Guinea liberou 16 policiais e militares de Serra Leoa detidos na semana, em Conakry, segundo duas autoridades. A medida ocorre em meio a um novo atrito fronteiriço entre os dois países. As identidades das fontes não foram divulgadas.
As liberdades ocorreram após discussões envolvendo o ministro das Relações Exteriores de Serra Leoa, Timothy Musa Kabba, que se reuniu com o primeiro-ministro guineense Amadou Oury Bah. As autoridades falaram em condição de anonimato por ainda não haver declarações públicas.
Serra Leoa havia acusado Guiné de capturar membros de suas forças de segurança, enquanto construíam um posto fronteiriço em Kaliyereh, cidade fronteiriça. Em resposta, Guiné afirmou ter detido dezenas de militares senegaleses que teriam entrado em seu território sem autorização. O caso envolve forças militares e policiais de Serra Leoa.
O histórico do conflito remonta ao período da guerra civil de Serra Leoa (1991-2002), quando a Guiné governou tropas para ajudar a combater rebeldes.

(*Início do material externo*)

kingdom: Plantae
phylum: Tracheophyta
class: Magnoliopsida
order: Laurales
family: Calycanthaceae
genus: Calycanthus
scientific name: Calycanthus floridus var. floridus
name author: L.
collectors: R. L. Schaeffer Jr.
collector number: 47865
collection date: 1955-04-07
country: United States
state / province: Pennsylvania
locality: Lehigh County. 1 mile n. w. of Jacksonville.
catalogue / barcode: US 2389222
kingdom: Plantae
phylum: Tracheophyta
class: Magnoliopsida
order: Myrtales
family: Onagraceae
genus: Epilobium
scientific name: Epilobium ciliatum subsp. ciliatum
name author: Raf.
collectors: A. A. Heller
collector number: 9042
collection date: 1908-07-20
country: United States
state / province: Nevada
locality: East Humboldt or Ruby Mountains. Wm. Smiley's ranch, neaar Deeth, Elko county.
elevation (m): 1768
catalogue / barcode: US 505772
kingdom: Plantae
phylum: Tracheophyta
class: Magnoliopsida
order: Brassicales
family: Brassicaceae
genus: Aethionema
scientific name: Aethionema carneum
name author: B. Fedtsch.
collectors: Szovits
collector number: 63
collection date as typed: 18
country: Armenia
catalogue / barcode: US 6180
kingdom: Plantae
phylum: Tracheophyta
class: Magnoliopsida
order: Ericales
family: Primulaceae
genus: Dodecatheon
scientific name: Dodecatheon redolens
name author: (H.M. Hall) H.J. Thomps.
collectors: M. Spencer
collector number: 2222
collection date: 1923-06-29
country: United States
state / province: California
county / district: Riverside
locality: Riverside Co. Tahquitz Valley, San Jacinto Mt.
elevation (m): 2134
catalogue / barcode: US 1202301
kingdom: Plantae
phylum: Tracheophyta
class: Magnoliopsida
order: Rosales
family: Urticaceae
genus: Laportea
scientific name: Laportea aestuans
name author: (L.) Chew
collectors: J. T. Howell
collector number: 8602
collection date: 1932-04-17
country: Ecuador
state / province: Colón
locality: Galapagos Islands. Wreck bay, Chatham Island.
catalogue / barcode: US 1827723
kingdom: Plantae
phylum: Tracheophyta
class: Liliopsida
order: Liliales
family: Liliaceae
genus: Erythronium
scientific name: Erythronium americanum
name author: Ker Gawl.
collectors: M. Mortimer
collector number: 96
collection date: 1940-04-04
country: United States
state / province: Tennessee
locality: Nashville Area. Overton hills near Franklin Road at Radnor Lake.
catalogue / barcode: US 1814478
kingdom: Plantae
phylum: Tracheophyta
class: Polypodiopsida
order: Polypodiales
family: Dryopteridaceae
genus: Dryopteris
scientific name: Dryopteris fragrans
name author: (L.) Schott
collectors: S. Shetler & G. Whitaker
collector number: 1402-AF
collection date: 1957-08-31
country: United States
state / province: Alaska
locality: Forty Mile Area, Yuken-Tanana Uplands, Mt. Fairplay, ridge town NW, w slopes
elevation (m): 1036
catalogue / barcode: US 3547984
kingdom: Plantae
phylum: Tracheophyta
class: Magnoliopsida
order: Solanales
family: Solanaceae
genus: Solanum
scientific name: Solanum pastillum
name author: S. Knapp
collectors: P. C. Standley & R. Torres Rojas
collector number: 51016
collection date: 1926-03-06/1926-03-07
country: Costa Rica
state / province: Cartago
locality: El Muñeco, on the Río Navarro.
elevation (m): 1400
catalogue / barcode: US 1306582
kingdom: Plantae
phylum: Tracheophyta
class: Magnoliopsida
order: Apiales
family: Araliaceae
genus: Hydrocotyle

Na atual disputa, as partes negociam para reduzir as tensões e evitar escaladas, sem publicações oficiais conjuntas até o momento.
O desfecho desta rodada diplomática depende de próximos comunicados oficiais dos dois governos. Fontes ressaltam que a liberação dos detidos é lida como sinal de de-escalada, mas não encerra as divergências sobre a validade de deslocamentos militares na fronteira.